A new study finds Chinese patients with coronary artery disease (CAD) and chronic kidney disease (CKD) experience high rates of cardiovascular events and early death compared with patients with CAD alone. Long-term statin therapy, however, appears to be protective.
For the retrospective study, investigators led by Yugang Dong, MD, of Sun Yat-sen University in Guangzhou, China, examined the effects of long-term statin therapy in a specialized population of 570 Chinese patients diagnosed with CAD at their hospital between 2005 and 2008. Some patients received a stent or a coronary artery bypass graft. Of the patients, 57.5% also had CKD with an estimated glomerular filtration rate below 60 mL/min/1.73m2. Long-term statin therapy was defined as taking statins on 50% of days or more during follow-up. Those taking statins less frequently were categorized as non-users. For comparison, the investigators also examined outcomes in 147 patients with CKD only.
According to results published in Disease Markers, the risks of early death from any cause and sudden cardiac death were double for patients with CAD and CKD compared with patients with CAD alone: 24.4% and 20.4% for CAD and CKD patients versus 10.7% and 9.1% for CAD-only patients, respectively. CAD is a risk factor for CKD and vice versa, the researchers noted, and both have adverse impact on each other.

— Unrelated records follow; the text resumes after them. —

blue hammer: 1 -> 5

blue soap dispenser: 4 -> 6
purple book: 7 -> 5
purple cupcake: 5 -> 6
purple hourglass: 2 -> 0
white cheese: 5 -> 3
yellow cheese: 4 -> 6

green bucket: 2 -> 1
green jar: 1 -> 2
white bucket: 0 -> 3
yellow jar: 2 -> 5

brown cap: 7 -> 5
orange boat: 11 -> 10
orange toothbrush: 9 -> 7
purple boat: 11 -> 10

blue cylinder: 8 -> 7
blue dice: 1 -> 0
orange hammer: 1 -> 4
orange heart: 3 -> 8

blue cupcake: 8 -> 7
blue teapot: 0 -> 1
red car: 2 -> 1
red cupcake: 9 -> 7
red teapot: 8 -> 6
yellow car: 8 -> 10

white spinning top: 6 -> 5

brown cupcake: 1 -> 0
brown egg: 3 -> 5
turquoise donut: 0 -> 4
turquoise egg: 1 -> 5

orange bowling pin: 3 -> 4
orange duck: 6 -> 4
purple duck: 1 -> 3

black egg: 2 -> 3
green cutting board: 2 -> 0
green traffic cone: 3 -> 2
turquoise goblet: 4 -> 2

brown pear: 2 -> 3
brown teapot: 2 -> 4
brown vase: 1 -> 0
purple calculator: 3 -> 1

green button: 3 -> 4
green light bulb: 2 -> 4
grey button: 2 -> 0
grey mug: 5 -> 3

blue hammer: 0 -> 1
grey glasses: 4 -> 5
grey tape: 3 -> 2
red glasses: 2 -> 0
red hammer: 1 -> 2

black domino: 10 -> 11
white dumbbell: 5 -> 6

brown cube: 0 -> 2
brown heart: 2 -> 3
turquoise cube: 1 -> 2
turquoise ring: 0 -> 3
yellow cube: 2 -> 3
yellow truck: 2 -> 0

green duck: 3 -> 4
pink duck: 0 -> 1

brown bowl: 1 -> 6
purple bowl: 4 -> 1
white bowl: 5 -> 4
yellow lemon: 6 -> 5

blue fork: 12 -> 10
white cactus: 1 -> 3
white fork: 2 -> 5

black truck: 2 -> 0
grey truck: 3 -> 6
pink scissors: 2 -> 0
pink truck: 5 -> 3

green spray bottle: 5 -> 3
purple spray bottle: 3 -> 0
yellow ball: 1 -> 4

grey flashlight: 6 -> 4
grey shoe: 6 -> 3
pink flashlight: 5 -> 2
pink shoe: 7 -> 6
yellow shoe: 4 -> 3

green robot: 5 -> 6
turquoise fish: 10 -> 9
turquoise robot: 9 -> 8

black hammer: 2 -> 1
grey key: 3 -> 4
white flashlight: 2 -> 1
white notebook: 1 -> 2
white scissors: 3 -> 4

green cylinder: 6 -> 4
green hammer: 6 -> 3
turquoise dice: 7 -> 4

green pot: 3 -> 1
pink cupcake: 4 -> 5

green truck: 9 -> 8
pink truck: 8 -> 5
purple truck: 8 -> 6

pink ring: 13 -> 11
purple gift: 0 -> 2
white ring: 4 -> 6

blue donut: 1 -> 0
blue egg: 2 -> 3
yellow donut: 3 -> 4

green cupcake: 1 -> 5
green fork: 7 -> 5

Long-term statin treatment, however, reduced the rate of major adverse cardiovascular events by 20.5% and all-cause mortality and cardiac death by 28.6% and 27.7%, respectively, in patients with both CAD and CKD over an average 5.79 years. Most of the patients had end-stage renal disease with accelerated atherosclerosis, the researchers noted, so it is not surprising that they would experience the greatest benefits. CKD-only patients by comparison had no major adverse events, surprisingly, and did not see a benefit from statin therapy. These results were more dramatic than seen in studies of Japanese patients, the investigators pointed out.
“Chinese CAD patients with CKD had dramatically high rates of adverse clinical outcomes; for them, long-term statin therapies were exceptionally effective in improving morbidity and mortality,” they concluded. “CKD patients who had no cardiovascular disease initially can prognose good clinical outcomes and do not require statin treatment.”
The investigators acknowledged that they were unable to examine outcomes by CKD stage or by statin type and dosage. Future prospective studies on the subject with larger, more representative populations are warranted.